I venture to say that some such people may not even have crossed the line into salvation; but such would be beyond what can be rightly judged, in general, and it is safest to say what is in evidence, in the very least, which is that we get from these conversions mostly shallow converts with no epistemic basis for their life in Christ.

And that, in turn, shall be the focus of my second reason for abandoning the practice of personal testimony, which will be posted tomorrow.


  1. Reading the Lives of the Saints gives examples of true Christian piety. Contemporary evangelicalism, with its loss of the mysteries of the Church, has lost the grace to produce such piety. This statement is strong, but not unfounded. Evangelicalism has never produced one like St. John Maximovitch or St. Seraphim of Sarov.

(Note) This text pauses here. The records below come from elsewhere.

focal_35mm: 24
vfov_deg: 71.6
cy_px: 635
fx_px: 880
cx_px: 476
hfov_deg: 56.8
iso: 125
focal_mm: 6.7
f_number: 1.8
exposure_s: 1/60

    You know I'm a fan of your work, JP. In one of your articles you noted, correctly, that divine inspiration can be found in the Fathers of the Church, though not of the absolute sense of Scripture. It is this divine inspiration which enables Orthodox Christians to look at the consensus of the holy fathers to discover true Christian doctrine.

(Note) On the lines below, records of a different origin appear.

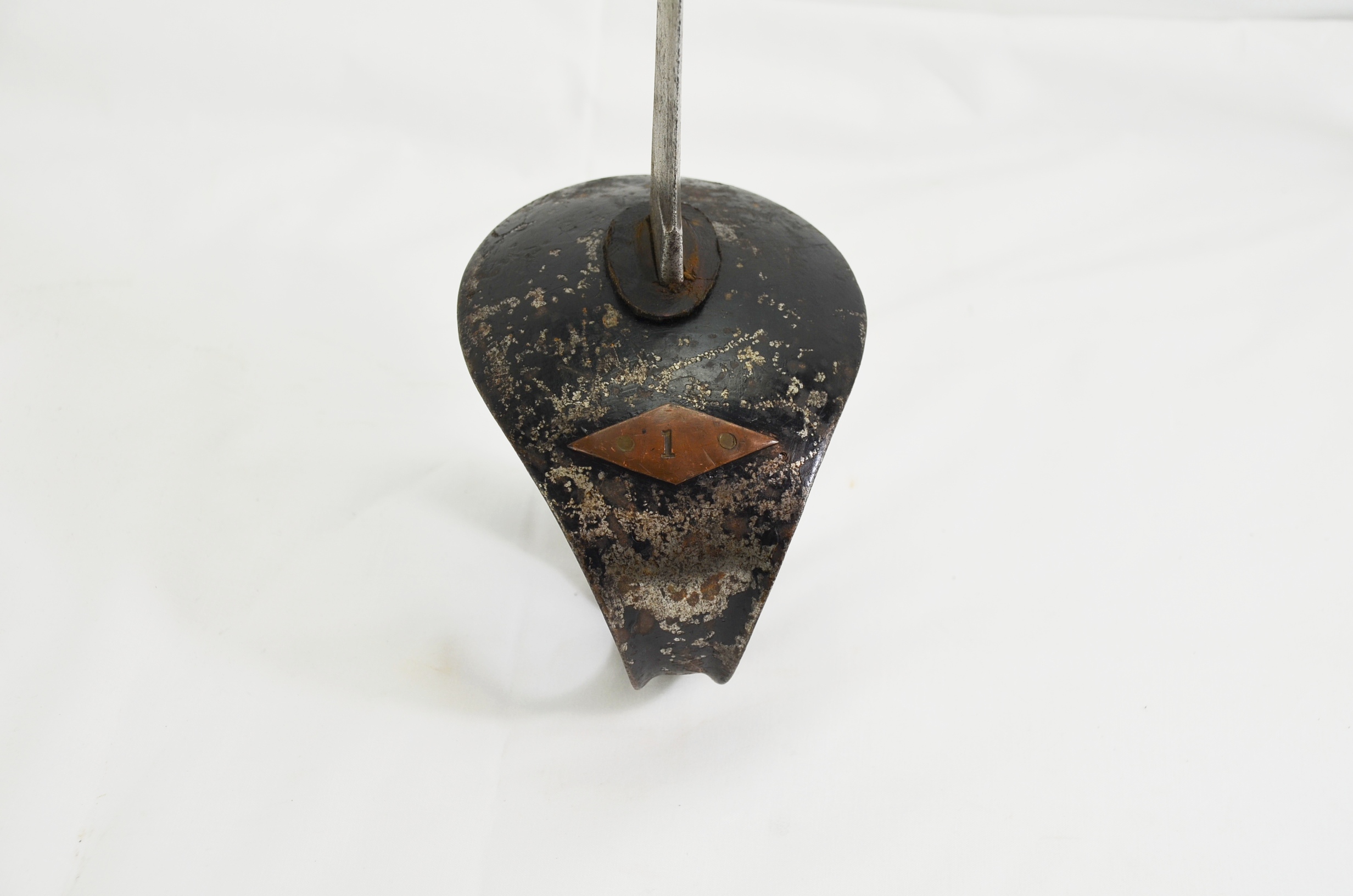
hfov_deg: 33.5
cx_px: 676
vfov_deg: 22.5
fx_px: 2250
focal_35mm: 60
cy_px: 448
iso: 220
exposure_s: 1/125
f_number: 5.6
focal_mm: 40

    Small note: "St." Francis was in a state of prelest, spiritual delusion. His "good works" were clearly driven by pride and a pretention towards equality with Christ. For example, his statement that he knew of no sin he had not atoned for by confession and penance. St. Nectarios of Aegina would be a better example. ;)

  2. Howdy Kabane,

    Good comment, What you're describing here is an exhortational use of testimony, which I think is just fine and is also in accord with what the NT does when it uses life events of Jesus and others. Using testimony within the Body to encourage believers -- that's legitimate. Using testimony to covert non-believers -- that's where I see a problem.

    And you're likely very right here -- though as a hardcore introvert, I don't draw inspiration from such things easily, I can see where others would.

    Never heard that before about Francis but I'm not surprised someone said it. :)

  3. Well, Paul gave his testimony in Acts 22...we know how that turned out. Again in Acts was always in defense of himself, and not really evangelism.

  4. @Trusty: Yes, as I note in the CRI article, those are not personal testimonies as we know them. Paul is being required to defend his personal ethos before a court. He doesn't say, "Because my life was changed like this, yours can be too."

  5. This sounds a lot like personal testimony to me:

    18 And when He got into the boat, he who had been demon-possessed begged Him that he might be with Him.
    19 However, Jesus did not permit him, but said to him, "Go home to your friends, and tell them what great things the Lord has done for you, and how He has had compassion on you."
    20 And he departed and began to proclaim in Decapolis all that Jesus had done for him; and all marveled.
    (Mar 5:18-20 NKJ)

  6. It's not...for one thing, it's testifying to a miracle, which is hard evidence. For another, there's no hint the man was told to say how Jesus made him a better person (wouldn't work anyway, since as I state in the CRI article, they believed personality was static; that alone means there could never have been PT in a modern sense).

    Thank you for noting that one, though, I'm sure someone will bring it up again.

  7. I appreciate this article. This tendency in evangelism is reflective, I think, of a broader tendency within evangelicalism away from dealing with true knowledge as the foundation for true belief and towards seeing subjective experiences as constitutive of the life of faith. While it is certainly true that the biblical "knowing" involves both historical truth and subjective experience, the former grounds and makes possible the latter, not the other way around. Dallas Willard has written about this sort of thing in various places, most recently his 2009 book "Knowing Christ Today," which makes a strong case for the reality and centrality of spiritual knowledge, and his message is aimed at both believers and those who adhere to a rather narrow, materialistic, "scientific" definition of knowledge.

    I've been a fan of your work for a while, JP - you were, after all, the reason I first heard about N. T. Wright - and I'm glad to see you expanding your formats and developing new blogs.

  8. @Rory: Thanks for the good word! I might have to look into that Willard book, too.